My first exposure to the area of computer vision was during my Master’s. I extensively analyzed the effect of bounding-box based representation of an object, which, due to its simplicity, is widely used for object tracking or object detection. Particularly, I focused on handling ambiguity induced by discordance between the shape of the object and the bounding-box. Appearance models for accurate discrimination of the object region from the background were proposed in my thesis. I also participated in the study that used two bounding-boxes to avoid using information from the ambiguous region around the conventional single bounding-box, which was presented in ECCV 2014. After graduation, I joined the Korea Institute of Science and Technology (KIST) as a research staff and conducted research on scene flow estimation from a pair of RGB-D data. Dense correspondence estimation is an essential problem in modeling a dynamic 3D object such as human. With a help of an RGB-D camera, I had an access to both image and depth data. I tried to generalize a total variation (TV), a widely used motion prior which is robust near boundary.
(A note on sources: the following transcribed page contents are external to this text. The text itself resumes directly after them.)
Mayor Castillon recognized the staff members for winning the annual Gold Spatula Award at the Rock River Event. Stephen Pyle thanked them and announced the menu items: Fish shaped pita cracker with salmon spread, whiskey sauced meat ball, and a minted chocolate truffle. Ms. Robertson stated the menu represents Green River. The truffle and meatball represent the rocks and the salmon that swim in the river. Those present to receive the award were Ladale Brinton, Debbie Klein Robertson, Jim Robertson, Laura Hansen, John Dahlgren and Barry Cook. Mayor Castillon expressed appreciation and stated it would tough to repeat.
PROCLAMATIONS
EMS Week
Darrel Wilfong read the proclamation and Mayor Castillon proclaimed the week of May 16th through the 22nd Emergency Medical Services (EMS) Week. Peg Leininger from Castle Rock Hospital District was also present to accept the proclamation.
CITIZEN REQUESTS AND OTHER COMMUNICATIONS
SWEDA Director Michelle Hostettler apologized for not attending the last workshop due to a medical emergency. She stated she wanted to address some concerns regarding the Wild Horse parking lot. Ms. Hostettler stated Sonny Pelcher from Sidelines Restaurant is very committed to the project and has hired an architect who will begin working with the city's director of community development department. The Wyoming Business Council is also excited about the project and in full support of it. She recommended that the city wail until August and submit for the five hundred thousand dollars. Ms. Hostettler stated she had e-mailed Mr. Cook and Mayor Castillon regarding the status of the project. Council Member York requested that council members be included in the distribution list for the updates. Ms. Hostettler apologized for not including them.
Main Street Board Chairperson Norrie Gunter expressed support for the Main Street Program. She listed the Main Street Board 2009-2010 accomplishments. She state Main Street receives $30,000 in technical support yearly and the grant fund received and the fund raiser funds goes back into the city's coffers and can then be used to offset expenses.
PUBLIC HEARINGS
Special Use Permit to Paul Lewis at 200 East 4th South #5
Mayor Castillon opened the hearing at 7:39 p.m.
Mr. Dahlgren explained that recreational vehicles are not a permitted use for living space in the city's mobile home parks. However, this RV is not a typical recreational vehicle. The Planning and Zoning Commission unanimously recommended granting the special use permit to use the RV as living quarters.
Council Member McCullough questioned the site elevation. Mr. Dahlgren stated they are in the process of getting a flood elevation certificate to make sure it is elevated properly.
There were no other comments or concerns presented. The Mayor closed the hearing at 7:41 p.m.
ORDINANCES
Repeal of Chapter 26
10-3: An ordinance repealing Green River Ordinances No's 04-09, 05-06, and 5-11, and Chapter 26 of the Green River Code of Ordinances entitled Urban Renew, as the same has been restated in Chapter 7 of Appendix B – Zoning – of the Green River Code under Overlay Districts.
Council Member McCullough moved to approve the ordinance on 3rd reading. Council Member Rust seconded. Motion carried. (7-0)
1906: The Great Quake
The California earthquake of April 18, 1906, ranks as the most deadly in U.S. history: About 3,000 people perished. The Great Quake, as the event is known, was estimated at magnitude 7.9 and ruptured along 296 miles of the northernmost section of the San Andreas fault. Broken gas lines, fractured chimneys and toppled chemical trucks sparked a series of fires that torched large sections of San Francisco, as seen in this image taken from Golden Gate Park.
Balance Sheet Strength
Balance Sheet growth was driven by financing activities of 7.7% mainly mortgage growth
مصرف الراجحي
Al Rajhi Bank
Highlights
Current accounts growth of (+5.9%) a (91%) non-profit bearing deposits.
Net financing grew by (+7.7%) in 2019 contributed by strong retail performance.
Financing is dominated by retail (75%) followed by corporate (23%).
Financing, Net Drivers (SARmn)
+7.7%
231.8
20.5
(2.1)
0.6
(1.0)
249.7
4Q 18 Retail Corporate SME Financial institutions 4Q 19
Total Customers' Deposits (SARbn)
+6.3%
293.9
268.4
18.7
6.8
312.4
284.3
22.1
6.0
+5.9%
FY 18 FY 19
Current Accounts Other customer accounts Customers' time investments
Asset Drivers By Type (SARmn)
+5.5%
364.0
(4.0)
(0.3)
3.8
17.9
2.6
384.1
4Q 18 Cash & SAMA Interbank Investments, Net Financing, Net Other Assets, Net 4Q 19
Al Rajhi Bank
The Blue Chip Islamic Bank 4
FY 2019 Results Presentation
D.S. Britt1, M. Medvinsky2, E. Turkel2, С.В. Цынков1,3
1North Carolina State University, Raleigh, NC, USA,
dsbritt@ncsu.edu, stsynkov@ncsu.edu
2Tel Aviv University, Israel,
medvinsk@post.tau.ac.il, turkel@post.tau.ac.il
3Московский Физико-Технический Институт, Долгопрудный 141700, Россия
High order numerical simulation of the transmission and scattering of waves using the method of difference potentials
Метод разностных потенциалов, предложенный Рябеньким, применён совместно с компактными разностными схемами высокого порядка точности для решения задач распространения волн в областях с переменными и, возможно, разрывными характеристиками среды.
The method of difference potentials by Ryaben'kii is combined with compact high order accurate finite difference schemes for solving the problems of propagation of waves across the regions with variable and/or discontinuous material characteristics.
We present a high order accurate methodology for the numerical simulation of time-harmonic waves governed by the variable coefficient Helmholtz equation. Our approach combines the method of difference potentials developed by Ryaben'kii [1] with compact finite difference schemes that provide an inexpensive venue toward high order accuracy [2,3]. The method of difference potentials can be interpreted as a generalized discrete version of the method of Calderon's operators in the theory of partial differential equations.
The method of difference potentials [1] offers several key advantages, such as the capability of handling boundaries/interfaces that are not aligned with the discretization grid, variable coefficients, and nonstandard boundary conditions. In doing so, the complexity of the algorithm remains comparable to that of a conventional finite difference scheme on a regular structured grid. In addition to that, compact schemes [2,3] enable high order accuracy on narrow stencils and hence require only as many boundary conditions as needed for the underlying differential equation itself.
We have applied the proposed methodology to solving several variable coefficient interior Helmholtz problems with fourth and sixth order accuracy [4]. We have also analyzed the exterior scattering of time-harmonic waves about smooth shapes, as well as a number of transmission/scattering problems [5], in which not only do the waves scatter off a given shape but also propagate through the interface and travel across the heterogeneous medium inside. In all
Employing total generalized variation (TGV) made the estimator prefer natural solutions. Furthermore, I adopted a deformation graph, a graph that efficiently leverages the geometry of surface, for estimation of motion with large displacement.
Participating in these research projects, I realized that efficient representation is of significant importance in many computer vision problems and I decided to developing methods of combining multiple structures with informative data. For instance, superpixel, the element I used as a segment in my thesis, had irregular shape and less information than a patch. Although it reduced the computational cost, they lack distinctive information such as contours and repeatability. Therefore, an additional computation dealing with superpixels was required. In 3D motion estimation, combining two different types of information, texture and geometry, was a challenging problem, since each data was represented and transformed into an energy term independently while they are correlated. It is not assured that the solution of a simple weighted sum of energy terms is a true global solution when energy terms have discordant solutions. Furthermore, we heavily rely on motion prior, which is not data dependent; we only use our conjecture instead of using numerous data available on the web.
I believe learning the relationship between multiple types of input data and desired output can solve the problem. Deep learning can be an effective way to realize the procedure; it automatically builds hierarchical representation of input data, and effectively combine them for estimating the desired output. There is a lot of space to be explored in analysis of deep neural network both theoretically and practically. Therefore, I am to open the black box and develop efficient methods in various estimation problems. Especially, I am interested in structured output prediction and delving deeper into elements in the network. I recently began studying human pose estimation using convolutional neural network (CNN) with a structured loss. The goal of this work is to develop an image-dependent pairwise term in the structured prediction which does not require manual clustering or discretization of input data. In my doctoral study, I hope to continue studying these areas to seek a precise prediction of informative structure by learning the underlying properties of data.